15 mirrored spheres drift in GOMA

 

Long fascinated by the air, Argentinian-born, Berlin-based artist Tomás Saraceno has created a major new commission — a mesmerising suspended installation — Drift: A cosmic web of thermodynamic rhythms 2022 (illustrated).

Saraceno’s Drift engages the poetic and imaginative potential of air. The spheres are part transparent and part reflective; some float above the viewer at different heights moving gently as if breathing, while others float in apparent stillness. As they catch and refract the light, they remind us of the complex dynamics of the air we rely on.

Watch | ‘Drift’ installation time-lapse

Watch | Tomás Saraceno discusses his colossal installation ‘Drift’

Tomás Saraceno ‘Drift: A cosmic web of thermodynamic rhythms’ 2022

Tomás Saraceno, Argentina b. 1973 / Installation view of Drift: A cosmic web of thermodynamic rhythms 2022, ‘Air’ GOMA 2022 / 15 Aerocene spheres, transparent and metallic mylar, tape, pump with overpressure release, polyester rope, kinetic system, backpack, newspaper, pamphlets, books and photographic prints on paper / Purchased 2022 with funds from the Neilson Foundation through the QAGOMA Foundation / Collection: Queensland Art Gallery | Gallery of Modern Art / © Tomás Saraceno / Photographs: C Callistemon © QAGOMA

DELVE DEEPER: Tomás Saraceno’s Biospheres

The installation Drift expands on Saraceno’s earlier works based on infrared radiation balloons launched into the upper reaches of the atmosphere by the French Centre National d’Etudes Spatiales (CNES), Paris, where he was artist‑in‑residence in 2012. The artist explains:

The sculptures, made of two different lightweight materials, are experimental models and chart a path towards sustainable human flight technologies. In the world, the mirrored section would reflect the Sun’s radiation, controlling the temperature inside, preventing overheating during the day. The transparent part helps to maintain the temperature inside the envelope during the night and hence its buoyancy. It holds the infrared radiation emitted from the Earth’s surface — the solar heat the planet accumulates over a day. Drawing just enough heat, but not too much, would enable a fluctuating trajectory, a floating choreography in the air, free from fossil fuels, powered only by the thermodynamics of the planet.

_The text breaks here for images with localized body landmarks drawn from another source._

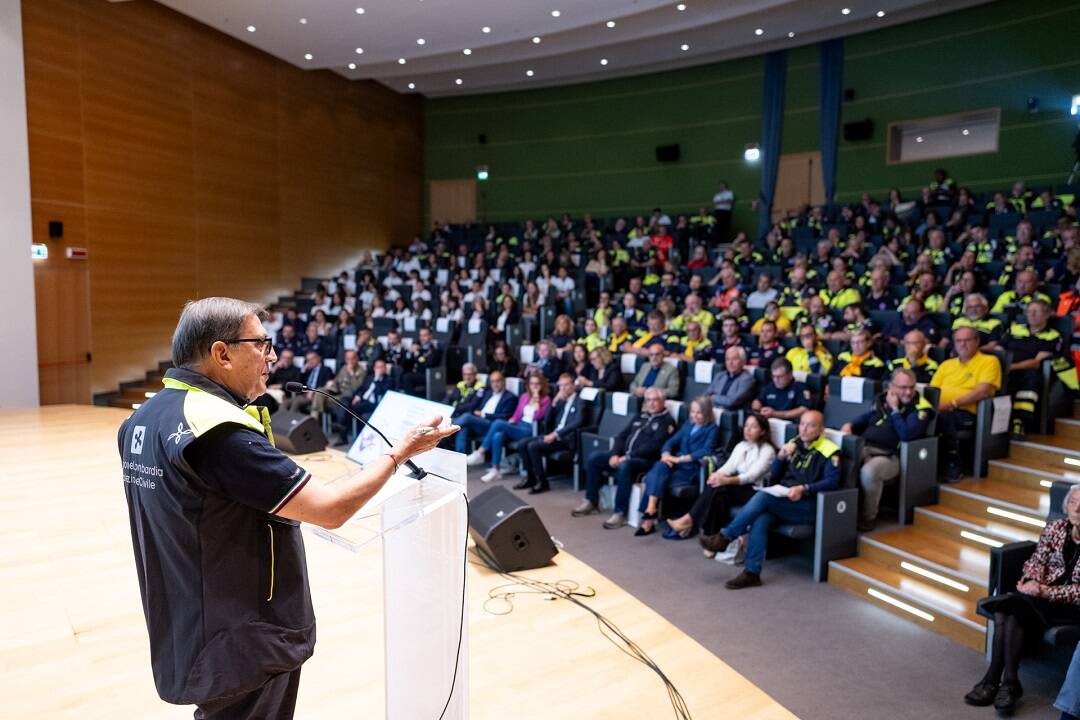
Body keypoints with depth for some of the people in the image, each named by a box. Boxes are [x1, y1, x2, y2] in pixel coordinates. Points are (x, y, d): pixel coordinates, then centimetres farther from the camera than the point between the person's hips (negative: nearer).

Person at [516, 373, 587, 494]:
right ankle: (530, 478, 3)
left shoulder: (580, 402, -3)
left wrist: (555, 434, -23)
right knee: (524, 444, -7)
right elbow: (547, 420, 13)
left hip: (567, 438, -7)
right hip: (554, 435, 7)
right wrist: (554, 402, 1)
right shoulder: (561, 401, 18)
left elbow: (576, 424, -18)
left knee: (533, 446, -24)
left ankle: (542, 482, -15)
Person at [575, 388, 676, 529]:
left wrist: (628, 457, -20)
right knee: (593, 457, -6)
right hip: (624, 455, 8)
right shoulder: (641, 416, 20)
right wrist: (615, 454, -3)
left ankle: (620, 513, -29)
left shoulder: (667, 420, -3)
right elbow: (622, 436, 16)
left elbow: (654, 446, -16)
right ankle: (591, 502, 1)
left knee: (624, 466, -38)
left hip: (646, 459, -8)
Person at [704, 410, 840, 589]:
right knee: (760, 520, -28)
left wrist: (803, 489, -25)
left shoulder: (829, 451, 0)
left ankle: (725, 536, -19)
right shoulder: (794, 444, 17)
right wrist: (781, 457, -2)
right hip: (782, 502, 5)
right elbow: (773, 477, 16)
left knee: (763, 496, -29)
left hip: (808, 506, -5)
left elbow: (832, 481, -13)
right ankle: (752, 573, -25)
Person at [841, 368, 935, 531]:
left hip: (890, 456, -5)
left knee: (868, 471, -37)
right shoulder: (883, 399, 15)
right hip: (864, 447, 5)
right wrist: (850, 425, 10)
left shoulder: (921, 408, -1)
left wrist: (895, 409, -9)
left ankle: (868, 517, -14)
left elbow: (907, 435, -17)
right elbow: (866, 418, 30)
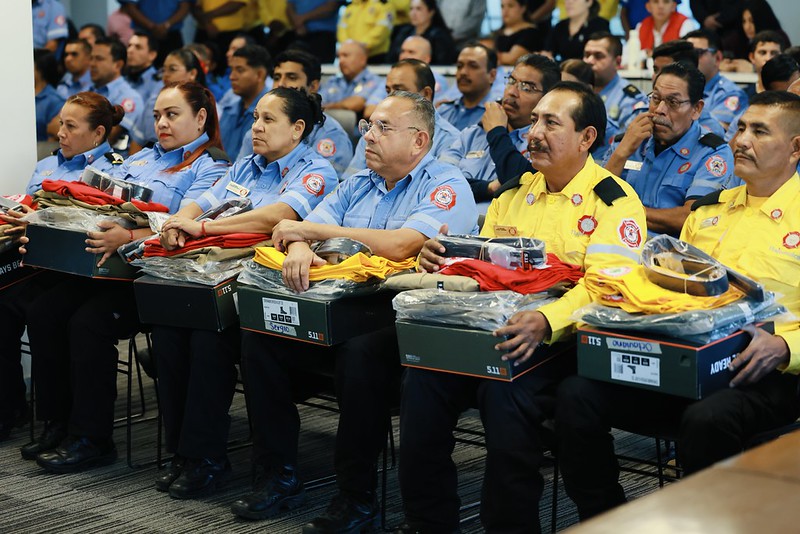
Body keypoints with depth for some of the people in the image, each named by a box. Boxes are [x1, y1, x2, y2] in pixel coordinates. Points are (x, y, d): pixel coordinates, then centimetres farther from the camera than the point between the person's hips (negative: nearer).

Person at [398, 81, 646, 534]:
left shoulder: (613, 201, -1)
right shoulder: (515, 192, 20)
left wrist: (545, 322, -33)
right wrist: (443, 259, -1)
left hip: (563, 339, -5)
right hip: (490, 327, 6)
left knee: (507, 393, -34)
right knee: (424, 378, -21)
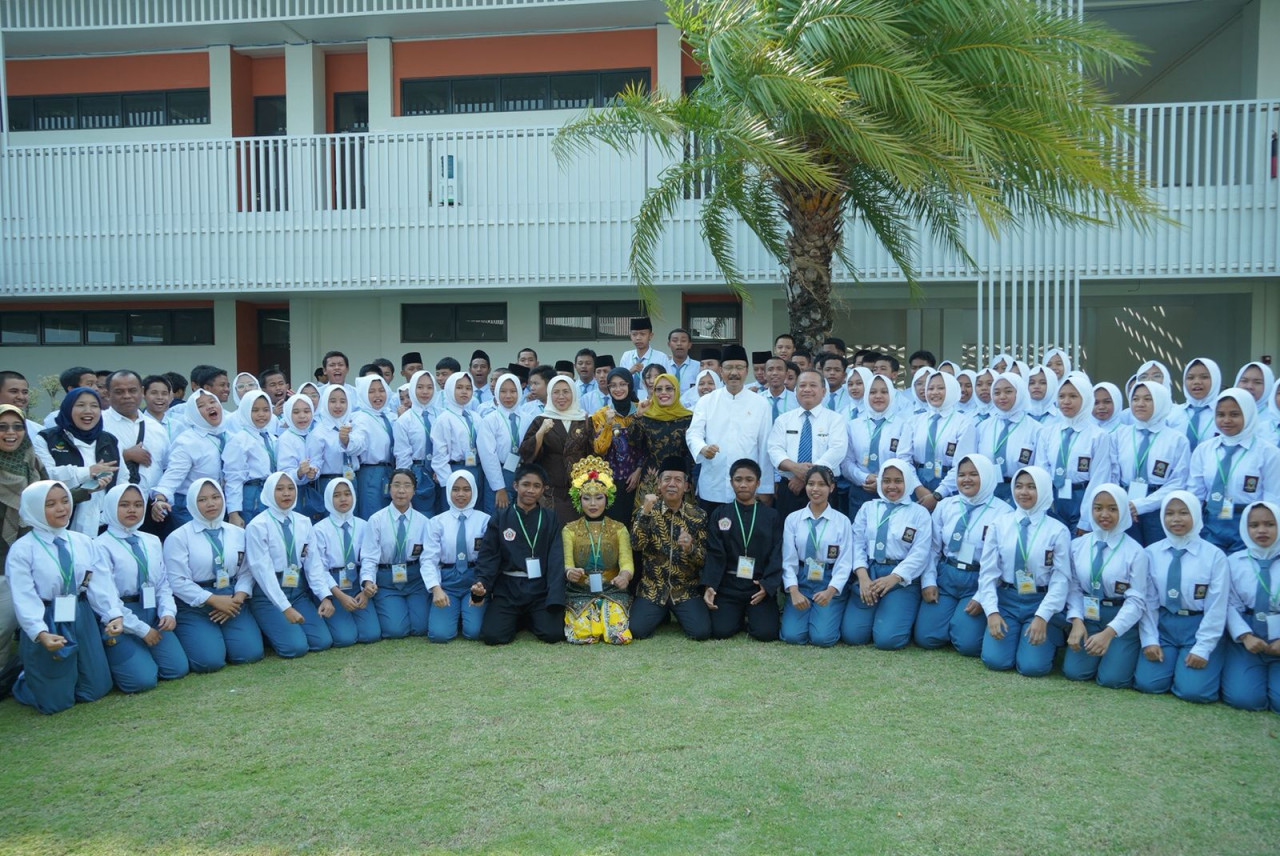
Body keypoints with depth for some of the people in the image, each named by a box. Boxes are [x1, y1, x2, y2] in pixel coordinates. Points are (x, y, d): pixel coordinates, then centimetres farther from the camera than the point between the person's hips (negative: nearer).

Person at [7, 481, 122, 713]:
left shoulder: (83, 542, 2)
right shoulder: (22, 550, -11)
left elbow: (100, 583, -5)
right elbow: (24, 597, -18)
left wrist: (113, 614, -21)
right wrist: (40, 633, -32)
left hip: (83, 620, 4)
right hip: (46, 625, -4)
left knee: (96, 690, 13)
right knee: (55, 702, 3)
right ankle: (27, 680, 35)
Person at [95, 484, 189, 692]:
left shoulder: (153, 542, 9)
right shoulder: (102, 546, -9)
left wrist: (168, 612, -9)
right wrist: (141, 629, -13)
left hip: (152, 614, 5)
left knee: (178, 668, -8)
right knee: (143, 679, -17)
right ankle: (109, 661, 14)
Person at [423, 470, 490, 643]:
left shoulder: (485, 520, -1)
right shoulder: (437, 522, 2)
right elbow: (429, 559, -4)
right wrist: (436, 588, -21)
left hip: (475, 581, -1)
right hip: (447, 582, 1)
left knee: (474, 631, -19)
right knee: (440, 633, -17)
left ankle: (466, 611, 16)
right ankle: (455, 610, 17)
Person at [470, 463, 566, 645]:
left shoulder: (550, 519, 4)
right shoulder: (501, 518, 4)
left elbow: (556, 560, -2)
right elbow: (489, 555, 1)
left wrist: (555, 599, -14)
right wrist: (481, 584, -17)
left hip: (540, 588, 0)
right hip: (507, 588, 0)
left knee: (553, 634, -18)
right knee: (492, 635, -18)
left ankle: (532, 618, 16)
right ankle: (516, 619, 16)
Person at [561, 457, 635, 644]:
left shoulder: (619, 528, 7)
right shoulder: (569, 530, 6)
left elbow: (626, 561, -7)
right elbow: (566, 563, -6)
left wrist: (625, 575, -31)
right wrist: (569, 572, -32)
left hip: (612, 591, 1)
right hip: (579, 592, 0)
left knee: (619, 634, -24)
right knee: (582, 635, -26)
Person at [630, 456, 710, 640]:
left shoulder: (698, 515, 0)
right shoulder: (647, 510, 0)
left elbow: (705, 559, -1)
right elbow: (637, 545, -14)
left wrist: (690, 547, -23)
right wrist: (645, 511, -25)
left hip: (687, 589, 0)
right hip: (652, 589, 0)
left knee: (701, 632, -20)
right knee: (637, 630, -19)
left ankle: (678, 614, 15)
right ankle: (662, 614, 15)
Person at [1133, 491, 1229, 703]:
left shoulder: (1215, 556, -8)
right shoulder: (1151, 553, -1)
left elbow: (1216, 608, -7)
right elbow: (1148, 601, 1)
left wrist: (1203, 649, -12)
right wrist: (1149, 640, -7)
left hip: (1199, 628, -2)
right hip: (1162, 626, 2)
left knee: (1193, 689, -17)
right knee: (1147, 683, -12)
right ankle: (1170, 657, 19)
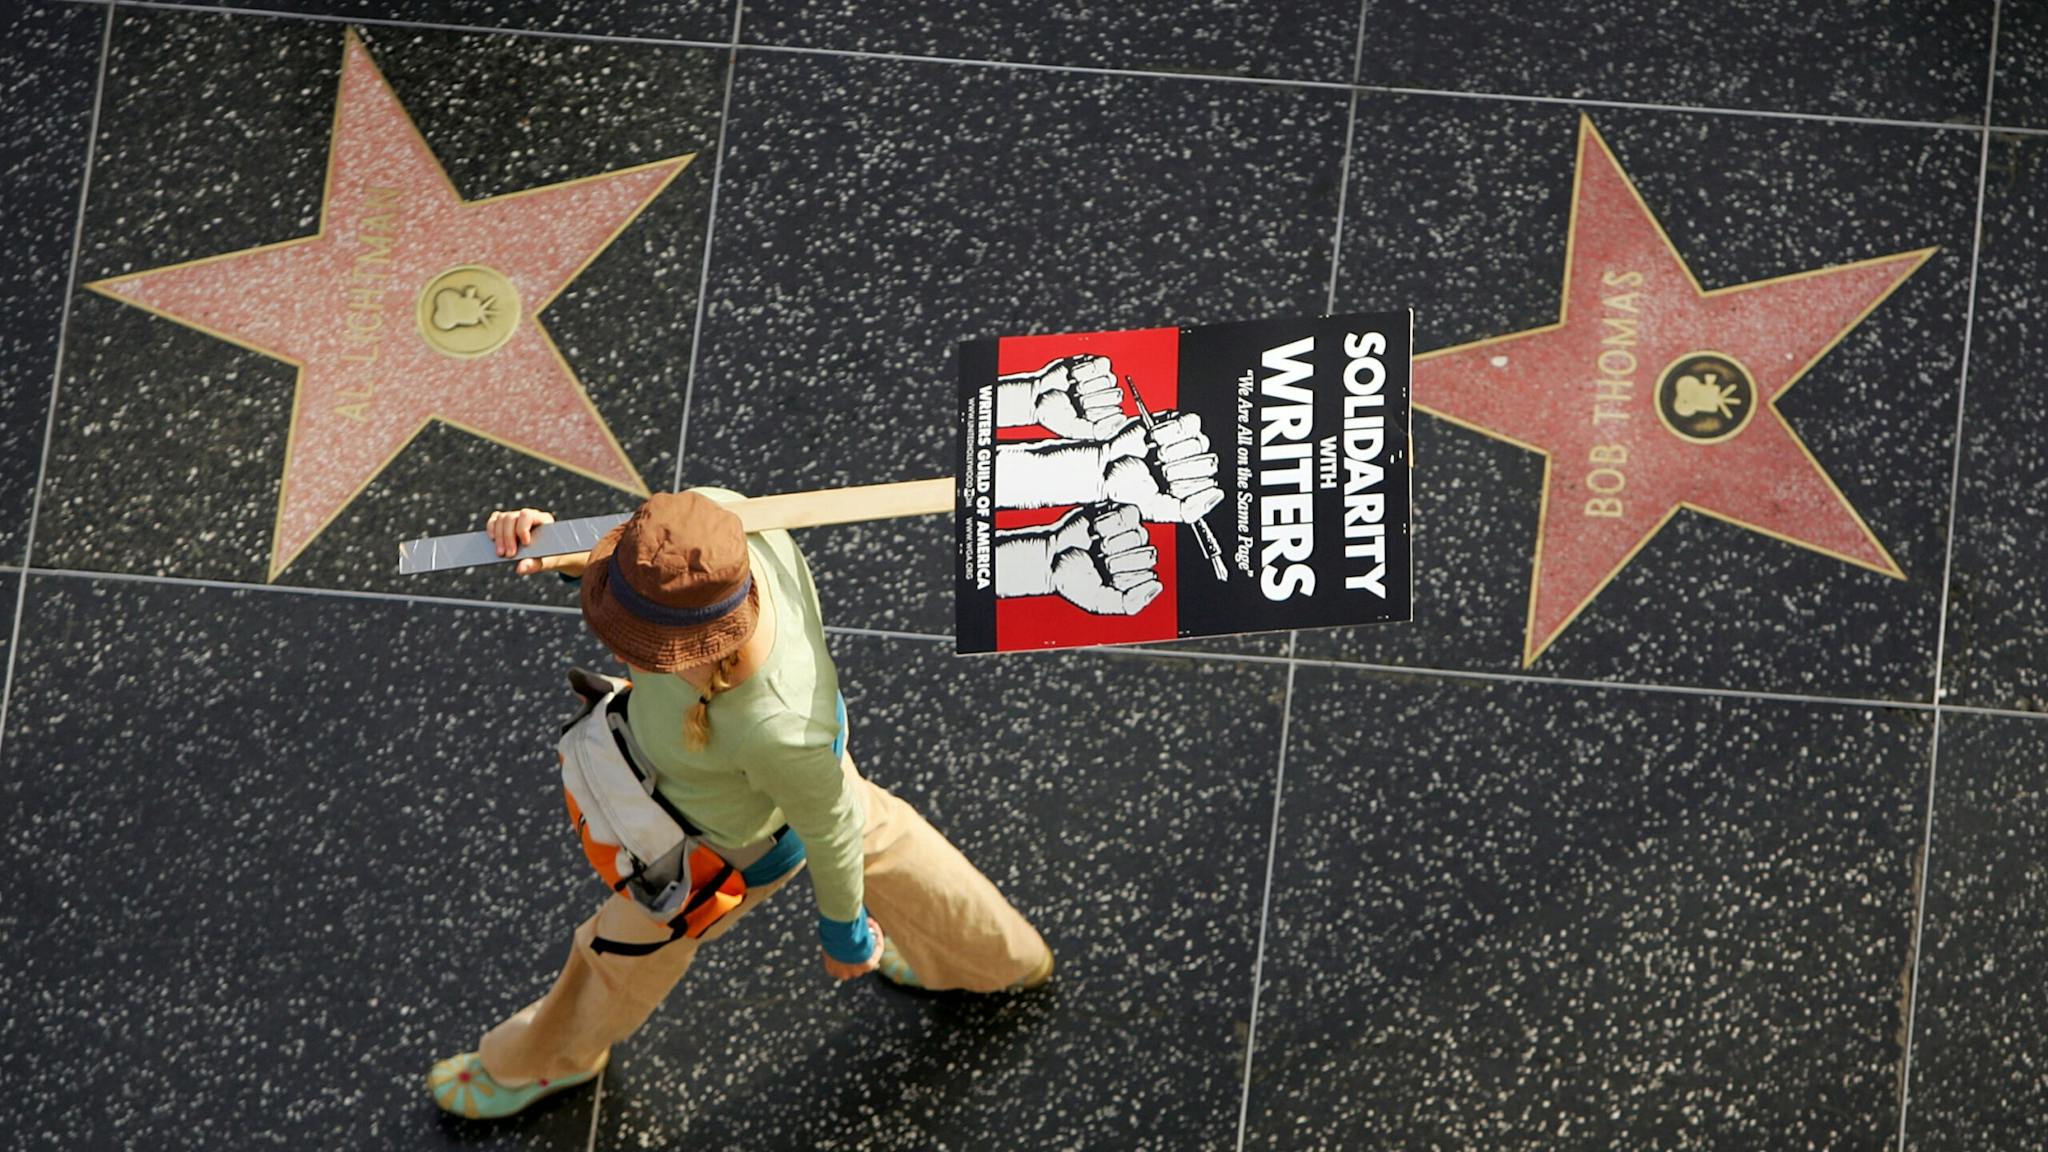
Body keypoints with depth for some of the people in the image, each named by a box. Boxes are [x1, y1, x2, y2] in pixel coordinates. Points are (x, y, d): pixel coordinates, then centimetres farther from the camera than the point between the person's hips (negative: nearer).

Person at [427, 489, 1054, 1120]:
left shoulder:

Working across the fields of science, engineering, art, philosophy and community organising, in 2015 Saraceno founded the Aerocene Foundation, inviting us to join him in a new era which he calls the ‘Aerocene’. As he says:

The international Aerocene community calls for a different way of living independent from fossil fuels. More deeply attuned to our environment, new infrastructures are imagined through the process of working in collaboration with each other, our ecologies and the atmosphere we rely on.